適正価格を知っておけば、価格交渉によって価格を下げるという手段を取ることも可能になります。
販売元をチェック
中古農機具を取り扱う販売店やオークションサイトは多数存在しますが、信頼できる業者から購入することが重要です。
JAや農機具販売店からの購入であれば、信頼性が高く比較的安心です。
インターネットから購入したり、ブローカー等から購入する場合、トラブルを防ぐために販売店・出品者の信頼性を事前に確かめる作業が必要です。
中古農機具を購入する際には、以下のポイントをチェックしましょう。
まずは販売店の規模です。ブローカーや個人で販売している場合は粗悪な物が多いため、過去の取引実績を注意深く確認する必要があります。

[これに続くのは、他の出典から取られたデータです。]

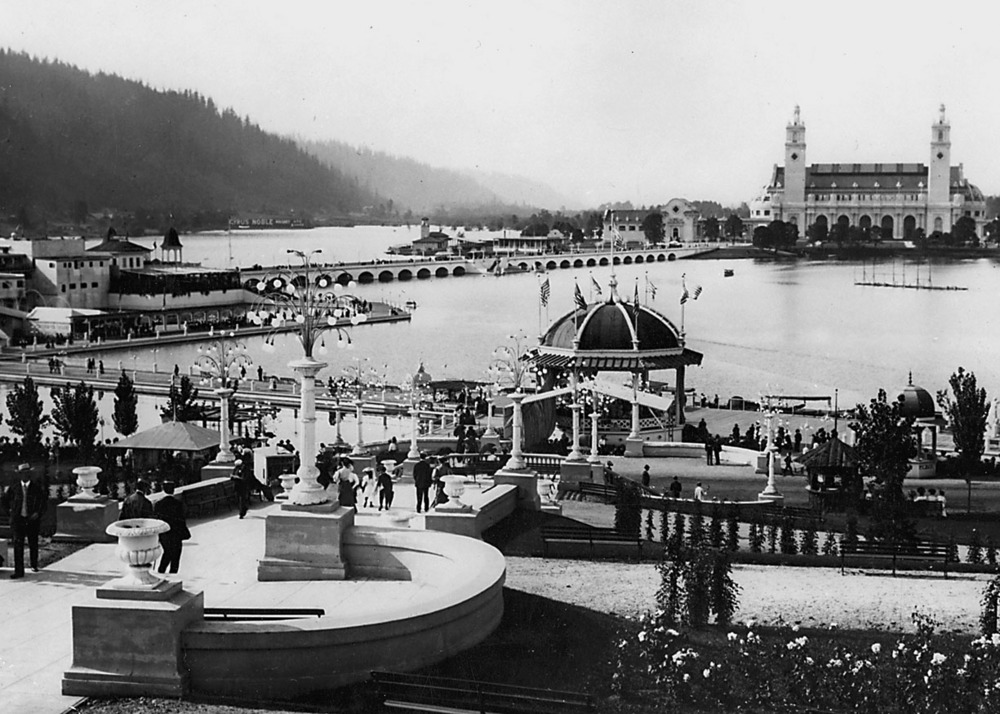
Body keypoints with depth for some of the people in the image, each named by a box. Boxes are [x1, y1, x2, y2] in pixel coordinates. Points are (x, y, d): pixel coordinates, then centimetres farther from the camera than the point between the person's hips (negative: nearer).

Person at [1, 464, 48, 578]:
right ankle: (19, 571, -11)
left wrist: (38, 513, -8)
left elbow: (44, 501, 4)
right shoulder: (13, 487, 1)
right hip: (17, 519, 0)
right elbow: (5, 499, 16)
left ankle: (34, 565, 37)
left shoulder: (37, 487, -2)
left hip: (32, 519, 0)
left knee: (33, 544, 13)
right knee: (18, 545, -10)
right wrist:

また、重要度の高い機械ほど故障時に農作業に支障が出てしまうため、どのような保証が付いているのか、アフターサービスは提供しているか、事前に確認しましょう。
実際に店舗があるか、販売店の所在地を確認することもおすすめします。同時にGoogleマップなどを参照して業者の評判や口コミも確認しましょう。ある程度実績のある販売店は安心できるため、販売店の営業年数も要チェックです。
実物を購入前に見ておくのが安心
ネットでの購入は便利ですが、可能であれば実際に機械を見て触れることができる場所での購入をおすすめします。
実際に見る際は、外観だけでなく、エンジンや駆動系などの内部も確認しましょう。外観だけスプレーで綺麗に塗装して見栄えだけは良く、状態が悪いということもあり得るからです。
外観の傷や汚れがないか、エンジンの始動性に問題がないか、駆動部に異音がないか、ベルトやバッテリー等の消耗を確認するようにしましょう。
まとめ
中古農機具は新品に比べ価格が安い点が最大のメリットです。新規就農者は中古農機具をうまく活用することで、事業の初期費用を抑えることができます。
ネットでの購入は注意が必要ですが、注意点を知って適切に選ぶことでコスト削減と効率的な農業経営を同時に叶えることができるでしょう。
この記事で得た情報をぜひご自身の事業に役立ててください。